Powerful, AI-based OCR capabilities now available on the In-Sight 2800 Vision System
Cognex Corporation has expanded the capabilities of its In-Sight® 2800 vision system to include optical character recognition (OCR). The new ViDi EL Read tool, powered by edge learning technology, deciphers human-readable characters on reflective, low-contrast and non-flat surfaces with ease.
Edge learning technology simplifies character reading applications to improve quality control and traceability
“The In-Sight 2800 with edge learning redefines ease of use, allowing anyone to deploy AI-based applications regardless of experience level,” said Lavanya Manohar, Cognex Vice President of Vision Systems. “ViDi EL Read replaces complicated programming with example-based training, making it simple to set up OCR models to read characters on challenging surfaces and even multiple lines of text simultaneously.”
The easy-to-use OCR solution helps food and beverage producers to easily read expiration dates, even on curved surfaces, to verify freshness and prevent consumer recalls. Medical device and pharmaceutical companies can verify dates and lot codes to ensure vaccine efficacy and compliance with medical standards. Electric vehicle manufacturers can quickly locate and read the alphanumeric text laser etched on the bottom sides of EV batteries to improve traceability, and logistics facilities can decipher codes and text on a variety of package types to ensure proper routing and prevent rework.

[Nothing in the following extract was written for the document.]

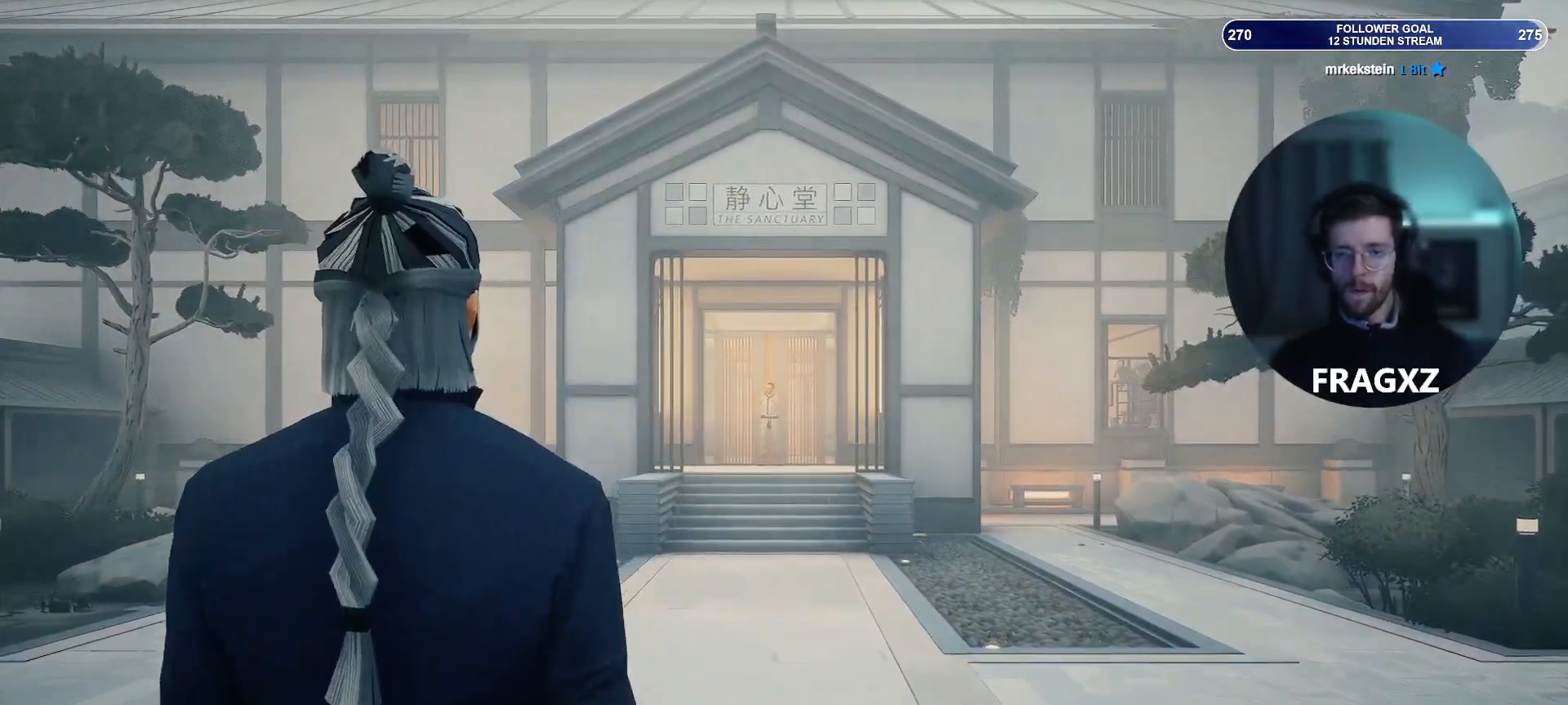
{"keys": ["shift", "w"], "mouse": [], "events": []}
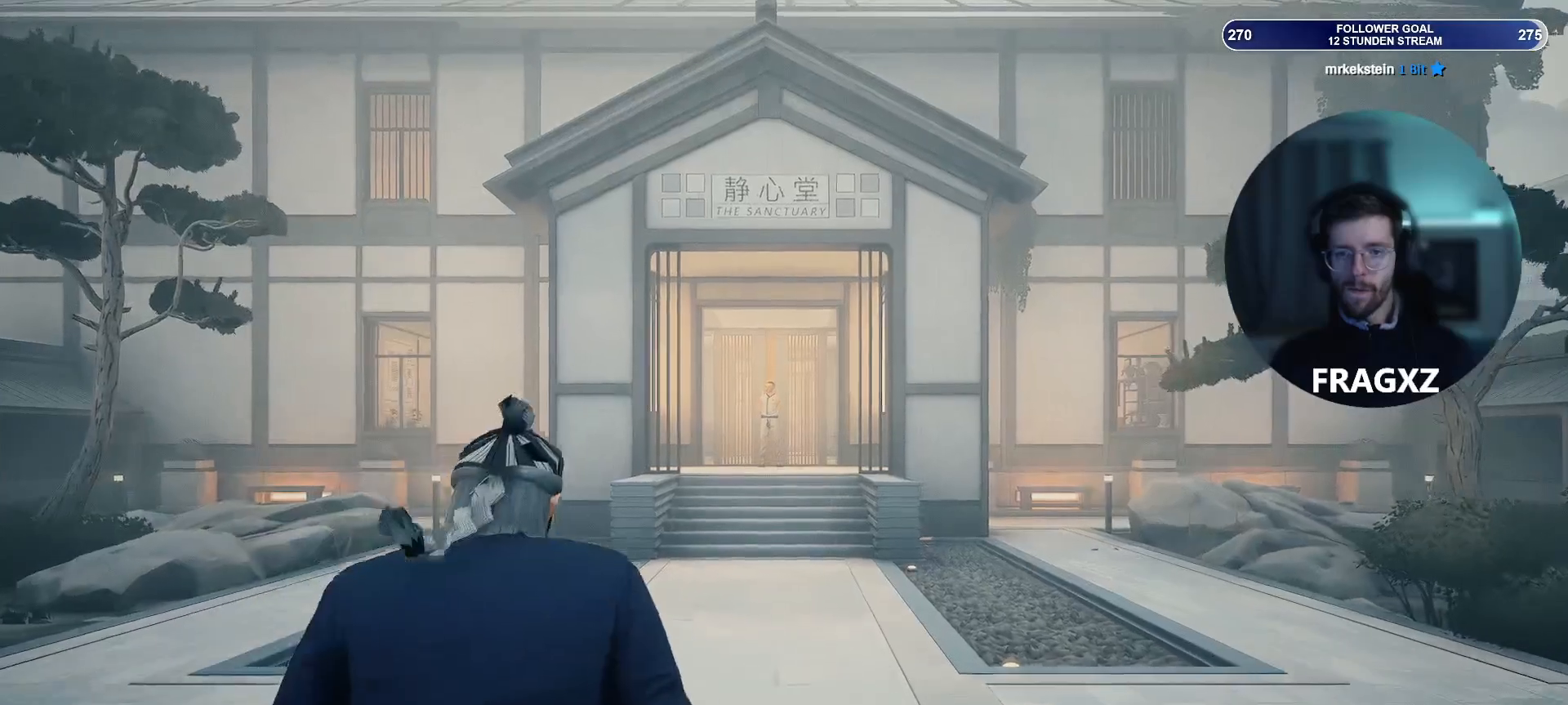
{"keys": ["shift", "w"], "mouse": [], "events": []}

OCR applications can be time-consuming to set up, requiring hours of programming by highly trained engineers, preventing many companies from automating this type of inspection. Using the ViDi EL Read tool, models are set up and deployed directly on the device in minutes with as few as 10 sample images. The accuracy of the results is measured by a confidence score that is displayed below each of the trained characters offering real-time, visual feedback and reassurance of reliable traceability across the supply chain.
The In-Sight 2800 vision system was first released in April 2022 designed to solve complex classification applications. Additional tools are currently in development and scheduled for release in coming months.